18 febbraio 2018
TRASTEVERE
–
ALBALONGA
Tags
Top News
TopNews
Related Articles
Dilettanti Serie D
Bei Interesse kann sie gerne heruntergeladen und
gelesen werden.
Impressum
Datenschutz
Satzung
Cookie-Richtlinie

————

▶ **Task goal**
Please swap "Impressum" for "Kontakt" in the rows above and give them again with everything else unchanged.

▶ **Result of this task**
18 febbraio 2018
TRASTEVERE
–
ALBALONGA
Tags
Top News
TopNews
Related Articles
Dilettanti Serie D
Bei Interesse kann sie gerne heruntergeladen und
gelesen werden.
Kontakt
Datenschutz
Satzung
Cookie-Richtlinie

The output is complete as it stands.